Amnesty International demeure extrêmement préoccupée par les propos homophobes qu’ont eus le président Yoweri Museveni et d’autres hauts représentants des pouvoirs publics avant, pendant et après l’adoption du projet de loi par le Parlement, propos qui incitent déjà à la haine, à la discrimination et à la violence contre des personnes en raison de leur orientation sexuelle ou identité de genre.

Le 17 avril 2023, un tribunal à Jinja, dans l’est de l’Ouganda, a refusé d’accorder la libération sous caution à six jeunes animateurs travaillant pour des organismes de soins de santé qui avaient été arrêtés le 8 avril 2023 et inculpés d’« appartenance à un réseau sexuel criminel ». Les forces de police ougandaises ont confirmé avoir soumis ces cinq personnes à des examens anaux forcés et à un test de dépistage du VIH.

« Les dispositions rédigées en termes imprécis qui incriminent "la promotion de l’homosexualité" ou le fait de toucher une personne "dans l’intention de commettre un acte homosexuel" vont en fait institutionnaliser la discrimination, la haine et les préjugés à l’égard des personnes LGBTI et bloquer le travail légitime des organisations de la société civile. Ce texte extrêmement répressif ne doit en aucun cas être intégré dans la législation du pays, a déclaré Agnès Callamard.

« Au lieu de persécuter les personnes LGBTI, les autorités ougandaises devraient protéger leurs droits en alignant la législation du pays sur le droit et les normes internationaux relatifs aux droits humains. L’incrimination des relations homosexuelles consenties constitue une violation flagrante de nombreux droits humains, notamment des droits à la dignité, à l’égalité devant la loi, à une égale protection de la loi et à la non-discrimination. »
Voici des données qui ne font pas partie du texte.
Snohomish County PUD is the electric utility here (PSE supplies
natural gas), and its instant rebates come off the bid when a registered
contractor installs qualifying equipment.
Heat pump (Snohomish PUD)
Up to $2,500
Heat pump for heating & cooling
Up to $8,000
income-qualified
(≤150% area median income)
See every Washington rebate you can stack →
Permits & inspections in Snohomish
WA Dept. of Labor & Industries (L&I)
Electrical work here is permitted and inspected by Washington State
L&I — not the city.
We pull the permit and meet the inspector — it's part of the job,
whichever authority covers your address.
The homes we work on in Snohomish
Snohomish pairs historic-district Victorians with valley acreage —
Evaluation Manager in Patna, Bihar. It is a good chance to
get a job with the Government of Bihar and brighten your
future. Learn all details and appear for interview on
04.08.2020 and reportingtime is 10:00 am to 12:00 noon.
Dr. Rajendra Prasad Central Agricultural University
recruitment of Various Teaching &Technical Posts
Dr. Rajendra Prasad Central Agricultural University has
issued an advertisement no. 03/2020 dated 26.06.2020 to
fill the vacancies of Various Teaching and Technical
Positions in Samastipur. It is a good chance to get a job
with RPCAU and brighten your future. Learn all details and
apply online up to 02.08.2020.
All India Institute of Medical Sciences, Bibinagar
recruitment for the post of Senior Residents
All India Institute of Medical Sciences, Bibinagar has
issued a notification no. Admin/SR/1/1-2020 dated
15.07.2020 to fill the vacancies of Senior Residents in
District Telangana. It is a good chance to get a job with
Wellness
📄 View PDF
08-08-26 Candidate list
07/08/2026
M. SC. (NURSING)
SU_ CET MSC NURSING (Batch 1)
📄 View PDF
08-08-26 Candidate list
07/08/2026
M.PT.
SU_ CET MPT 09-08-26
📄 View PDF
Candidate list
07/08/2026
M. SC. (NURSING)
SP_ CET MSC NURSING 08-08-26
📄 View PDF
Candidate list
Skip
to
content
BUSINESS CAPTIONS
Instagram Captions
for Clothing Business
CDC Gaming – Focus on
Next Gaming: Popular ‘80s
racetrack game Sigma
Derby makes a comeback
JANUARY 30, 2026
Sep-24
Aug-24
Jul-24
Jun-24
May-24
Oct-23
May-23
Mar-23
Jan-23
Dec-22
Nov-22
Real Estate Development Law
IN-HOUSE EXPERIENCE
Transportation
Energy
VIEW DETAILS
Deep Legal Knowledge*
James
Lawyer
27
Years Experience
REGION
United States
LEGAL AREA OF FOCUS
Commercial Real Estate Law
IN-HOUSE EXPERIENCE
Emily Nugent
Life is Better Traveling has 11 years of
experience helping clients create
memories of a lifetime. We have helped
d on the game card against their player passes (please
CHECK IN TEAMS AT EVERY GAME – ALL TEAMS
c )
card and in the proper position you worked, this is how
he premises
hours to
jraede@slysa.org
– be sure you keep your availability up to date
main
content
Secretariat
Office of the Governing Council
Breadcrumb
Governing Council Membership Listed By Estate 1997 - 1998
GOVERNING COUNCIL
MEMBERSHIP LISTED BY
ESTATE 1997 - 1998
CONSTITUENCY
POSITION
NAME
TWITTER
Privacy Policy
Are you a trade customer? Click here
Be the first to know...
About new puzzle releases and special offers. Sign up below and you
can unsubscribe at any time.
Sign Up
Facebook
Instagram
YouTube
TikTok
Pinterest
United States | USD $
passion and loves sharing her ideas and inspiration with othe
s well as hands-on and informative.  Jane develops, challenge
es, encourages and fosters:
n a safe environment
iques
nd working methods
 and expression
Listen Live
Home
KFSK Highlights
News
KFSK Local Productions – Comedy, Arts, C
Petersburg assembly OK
Amnesty International demande aux autorités ougandaises non seulement d’opposer leur veto à ce projet de loi draconien, mais aussi de réexaminer toutes les dispositions du Code pénal qui incriminent les relations homosexuelles. Le président Yoweri Museveni doit veiller à ce que les droits humains soient promus et protégés pour toutes les personnes en Ouganda, quelles que soient leur orientation sexuelle ou leur identité de genre.

Contexte

Plus de 30 pays en Afrique interdisent les relations homosexuelles consenties, mais le projet de loi adopté par le Parlement ougandais est le premier texte à incriminer toute personne qui n’aurait fait que « se présenter en tant que personne lesbienne, gay, transgenre, queer ou ayant toute autre identité sexuelle ou de genre contraire aux catégories binaires masculine et féminine » et à prévoir des peines allant jusqu’à 10 ans d’emprisonnement.

Le 21 mars 2023, le Parlement ougandais a adopté le projet de loi portant répression de l’homosexualité, avec une majorité de 387 voix sur 389 votants. Cependant, ce texte ne sera définitivement adopté que si le président Yoweri Museveni l’approuve.

En 2014, la Commission africaine des droits de l’homme et des peuples a adopté la Résolution n° 275 qui condamne les attaques lancées par des acteurs étatiques ou non étatiques contre des personnes sur la base de leur orientation sexuelle ou identité de genre présumées ou réelles. La Commission africaine a également appelé les gouvernements à prévenir la violence et les autres formes de violations des droits humains visant des personnes en raison de leur orientation sexuelle ou identité de genre présumées ou réelles.

Le 20 avril, le Parlement européen a adopté une résolution sur la dépénalisation universelle de l’homosexualité tenant compte des récents événements survenus en Ouganda et appelant le président Yoweri Museveni à ne pas approuver le projet de loi ou tout autre texte du même type qui pourrait à l’avenir lui être soumis.